Both organizations nail the company aspect of culture, too. MakeSpace, with an office in a loft in Soho, allows employees to buy or build their ideal workstation, and states on their website that, “of course,” snacks and beverages are included. Brute Storage provides a budget for “whatever makes it easier and more enjoyable for you to work,” offers an onsite gym and yoga studio, and even allows your dog work next to you.
Speaking of cool cities, Portland may see its own share of hip self storage with the new facilities Get Space is envisioning. This innovative company is all about honoring the tried and true service that self storage provides while completely transforming the ways customers can use it.
Get Space is dedicated to making it easier than ever for renters to utilize storage. By implementing business models similar to that of Redbox and IKEA, Get Space allows renters to complete their move quickly with advanced technology, operating unmanned properties where personalized help is just a quick call away.
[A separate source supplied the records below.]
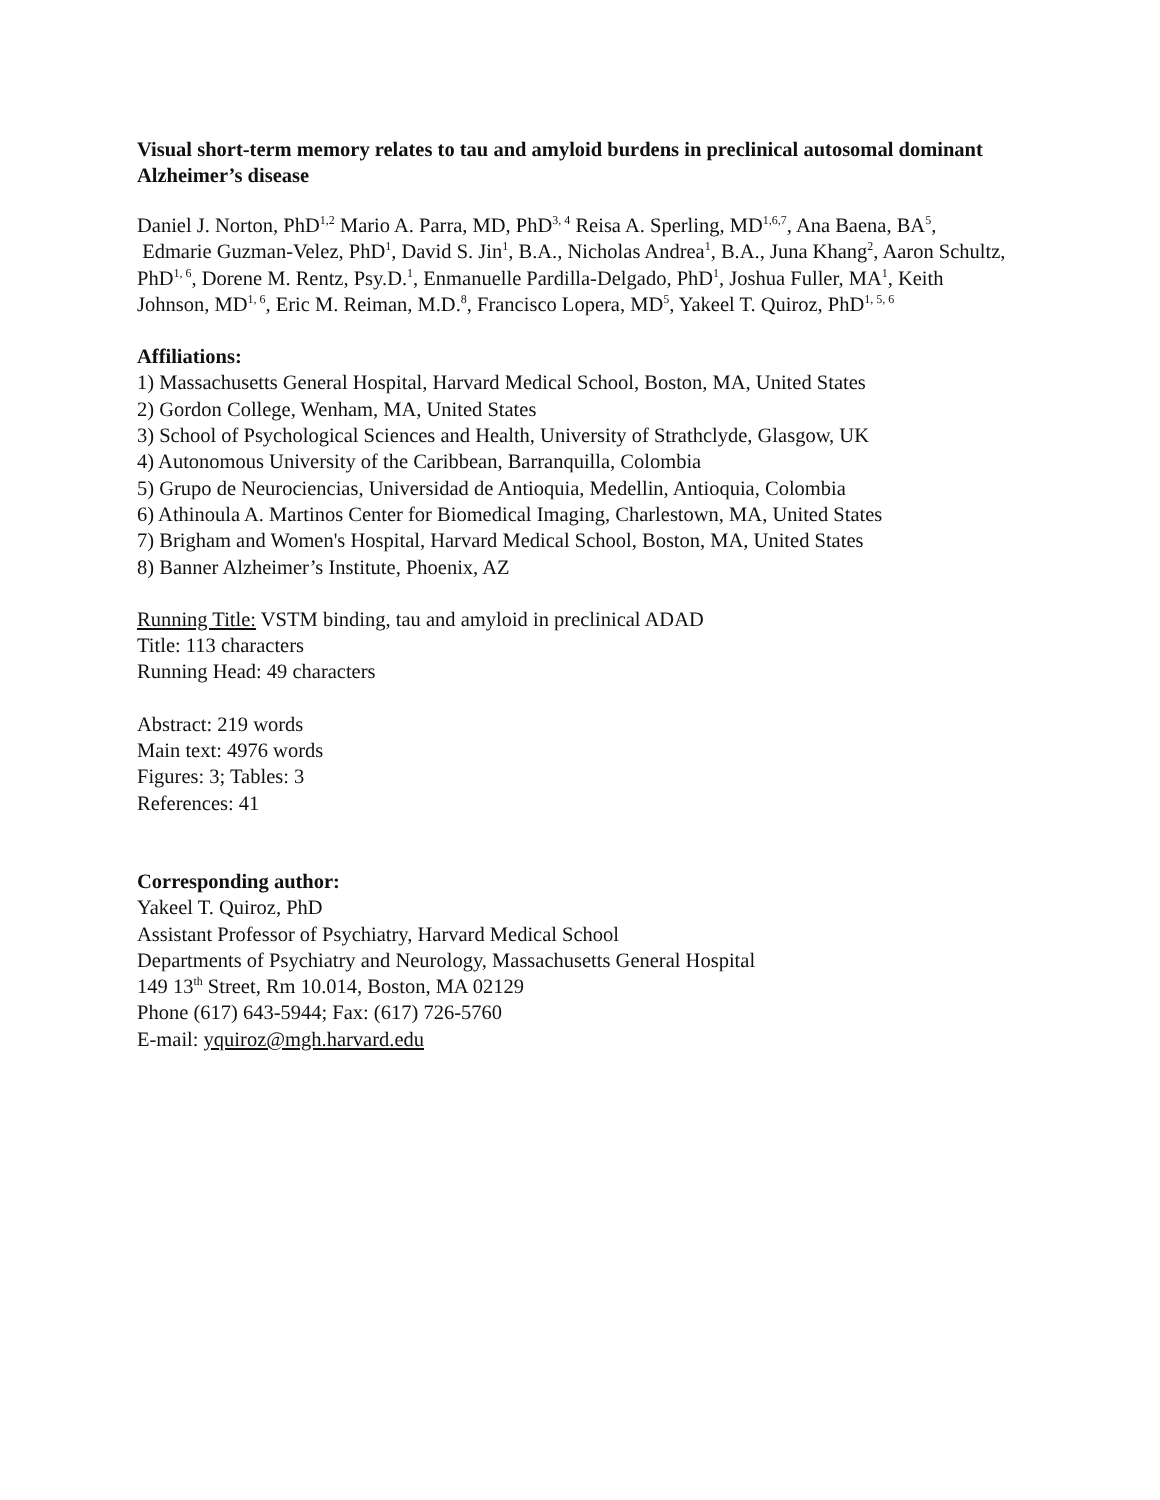Visual short-term memory relates to tau and amyloid burdens in preclinical autosomal dominant Alzheimer’s disease
Daniel J. Norton, PhD<sup>1,2</sup> Mario A. Parra, MD, PhD<sup>3, 4</sup> Reisa A. Sperling, MD<sup>1,6,7</sup>, Ana Baena, BA<sup>5</sup>, Edmarie Guzman-Velez, PhD<sup>1</sup>, David S. Jin<sup>1</sup>, B.A., Nicholas Andrea<sup>1</sup>, B.A., Juna Khang<sup>2</sup>, Aaron Schultz, PhD<sup>1, 6</sup>, Dorene M. Rentz, Psy.D.<sup>1</sup>, Enmanuelle Pardilla-Delgado, PhD<sup>1</sup>, Joshua Fuller, MA<sup>1</sup>, Keith Johnson, MD<sup>1, 6</sup>, Eric M. Reiman, M.D.<sup>8</sup>, Francisco Lopera, MD<sup>5</sup>, Yakeel T. Quiroz, PhD<sup>1, 5, 6</sup>
Affiliations:
1) Massachusetts General Hospital, Harvard Medical School, Boston, MA, United States
2) Gordon College, Wenham, MA, United States
3) School of Psychological Sciences and Health, University of Strathclyde, Glasgow, UK
4) Autonomous University of the Caribbean, Barranquilla, Colombia
5) Grupo de Neurociencias, Universidad de Antioquia, Medellin, Antioquia, Colombia
6) Athinoula A. Martinos Center for Biomedical Imaging, Charlestown, MA, United States
7) Brigham and Women's Hospital, Harvard Medical School, Boston, MA, United States
8) Banner Alzheimer’s Institute, Phoenix, AZ
Running Title: VSTM binding, tau and amyloid in preclinical ADAD
Title: 113 characters
Running Head: 49 characters
Abstract: 219 words
Main text: 4976 words
Figures: 3; Tables: 3
References: 41
Corresponding author:
Yakeel T. Quiroz, PhD
Assistant Professor of Psychiatry, Harvard Medical School
Departments of Psychiatry and Neurology, Massachusetts General Hospital
149 13<sup>th</sup> Street, Rm 10.014, Boston, MA 02129
Phone (617) 643-5944; Fax: (617) 726-5760
E-mail: yquiroz@mgh.harvard.edu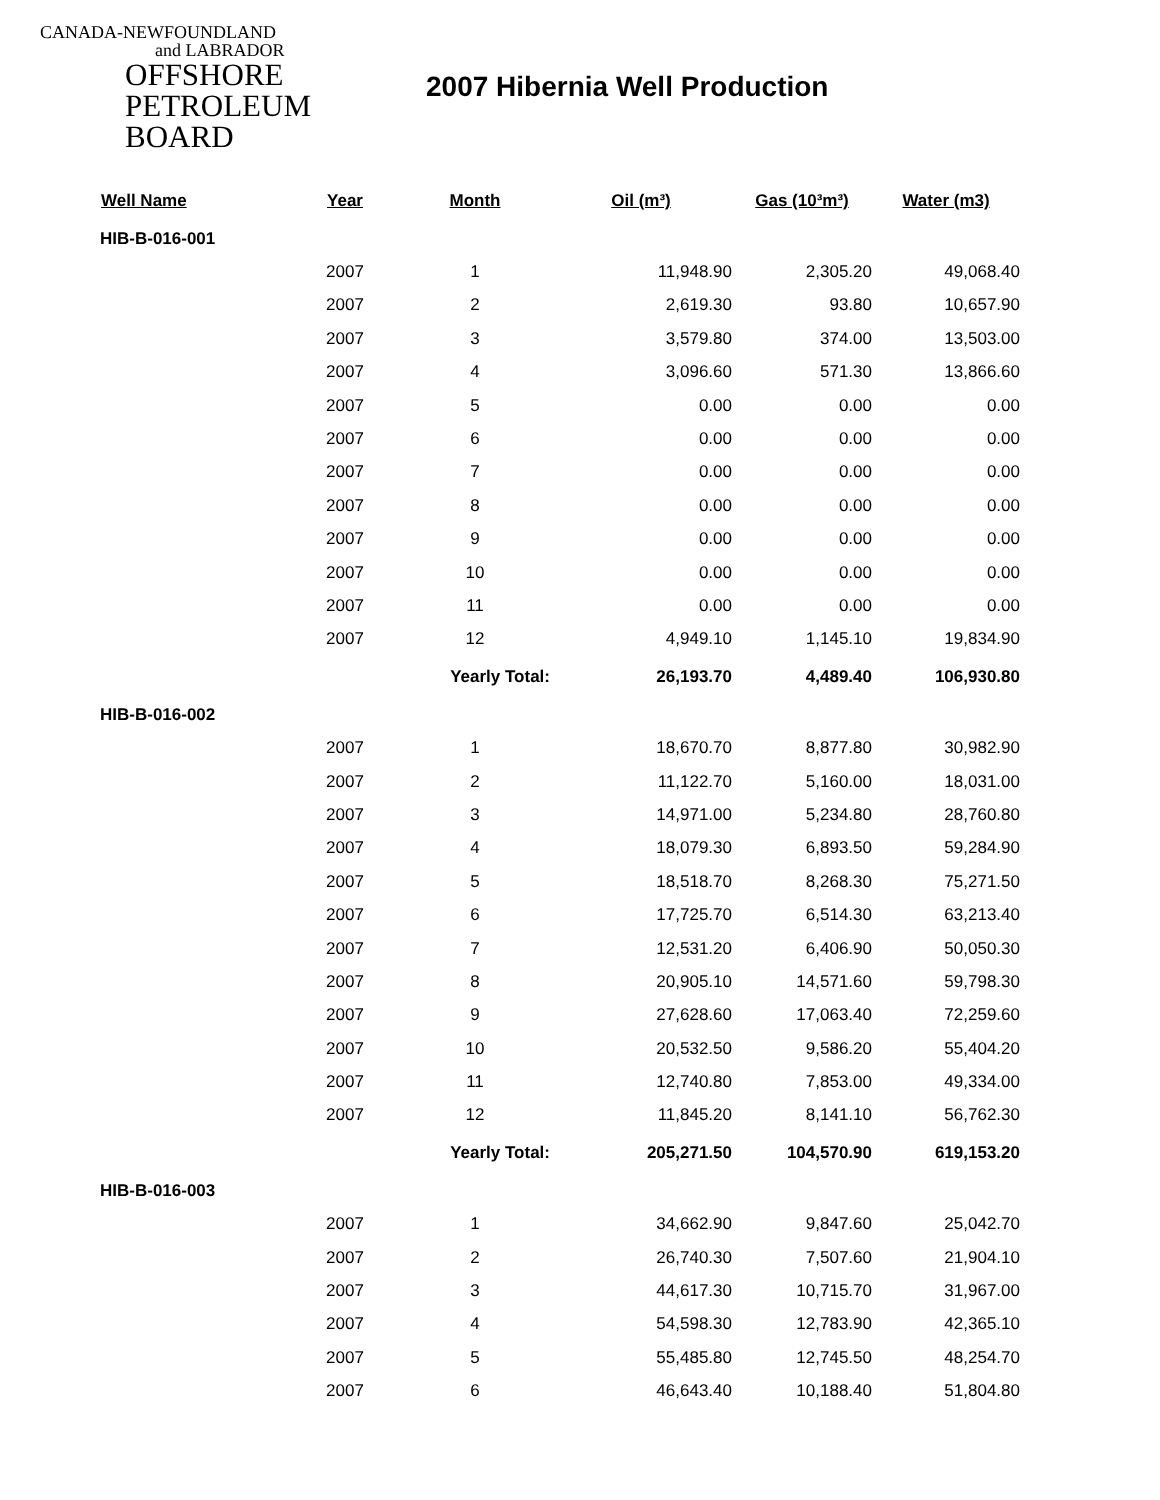CANADA-NEWFOUNDLAND
and LABRADOR
OFFSHORE
PETROLEUM
BOARD
2007 Hibernia Well Production
| Well Name | Year | Month | Oil (m³) | Gas (10³m³) | Water (m3) |
| --- | --- | --- | --- | --- | --- |
| HIB-B-016-001 | | | | | |
| | 2007 | 1 | 11,948.90 | 2,305.20 | 49,068.40 |
| | 2007 | 2 | 2,619.30 | 93.80 | 10,657.90 |
| | 2007 | 3 | 3,579.80 | 374.00 | 13,503.00 |
| | 2007 | 4 | 3,096.60 | 571.30 | 13,866.60 |
| | 2007 | 5 | 0.00 | 0.00 | 0.00 |
| | 2007 | 6 | 0.00 | 0.00 | 0.00 |
| | 2007 | 7 | 0.00 | 0.00 | 0.00 |
| | 2007 | 8 | 0.00 | 0.00 | 0.00 |
| | 2007 | 9 | 0.00 | 0.00 | 0.00 |
| | 2007 | 10 | 0.00 | 0.00 | 0.00 |
| | 2007 | 11 | 0.00 | 0.00 | 0.00 |
| | 2007 | 12 | 4,949.10 | 1,145.10 | 19,834.90 |
| | | Yearly Total: | 26,193.70 | 4,489.40 | 106,930.80 |
| HIB-B-016-002 | | | | | |
| | 2007 | 1 | 18,670.70 | 8,877.80 | 30,982.90 |
| | 2007 | 2 | 11,122.70 | 5,160.00 | 18,031.00 |
| | 2007 | 3 | 14,971.00 | 5,234.80 | 28,760.80 |
| | 2007 | 4 | 18,079.30 | 6,893.50 | 59,284.90 |
| | 2007 | 5 | 18,518.70 | 8,268.30 | 75,271.50 |
| | 2007 | 6 | 17,725.70 | 6,514.30 | 63,213.40 |
| | 2007 | 7 | 12,531.20 | 6,406.90 | 50,050.30 |
| | 2007 | 8 | 20,905.10 | 14,571.60 | 59,798.30 |
| | 2007 | 9 | 27,628.60 | 17,063.40 | 72,259.60 |
| | 2007 | 10 | 20,532.50 | 9,586.20 | 55,404.20 |
| | 2007 | 11 | 12,740.80 | 7,853.00 | 49,334.00 |
| | 2007 | 12 | 11,845.20 | 8,141.10 | 56,762.30 |
| | | Yearly Total: | 205,271.50 | 104,570.90 | 619,153.20 |
| HIB-B-016-003 | | | | | |
| | 2007 | 1 | 34,662.90 | 9,847.60 | 25,042.70 |
| | 2007 | 2 | 26,740.30 | 7,507.60 | 21,904.10 |
| | 2007 | 3 | 44,617.30 | 10,715.70 | 31,967.00 |
| | 2007 | 4 | 54,598.30 | 12,783.90 | 42,365.10 |
| | 2007 | 5 | 55,485.80 | 12,745.50 | 48,254.70 |
| | 2007 | 6 | 46,643.40 | 10,188.40 | 51,804.80 |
While Get Space’s facilities are in the development stages, Storage Express has been taking a comparable approach to storage for years. Their company began when their owner bought his first facility while still in college, where he saw two problems that could be solved: storage properties in need of more convenient features and college students in need of jobs.
Also following the unmanned model, Storage Express utilizes a call center located in a college town and onsite renting kiosks to make reservations and move-ins simple. They’ve since created a successful internship program and expanded to more than 80 facilities nationwide.
Whether you’re a storage operator, vendor, or software provider, there’s always room for change. No matter if your company is as large and resource-filled as SpareFoot or has yet to break the ten employee mark like StoreLocal, it’s clear that the storage industry is just as capable as any other industry to shift over time.
Industries grow collaboratively. By watching other companies develop their own culture and implementing those good ideas in a way that’s right for your company, you can be the next one to provide innovative services to renters, implement unconventional employee benefits, and transform what people may think of when they hear the term “self storage.” As we all continue to learn and grow from watching each other learn and grow, our ideas, company cultures, and ultimately our products and services will become better for it.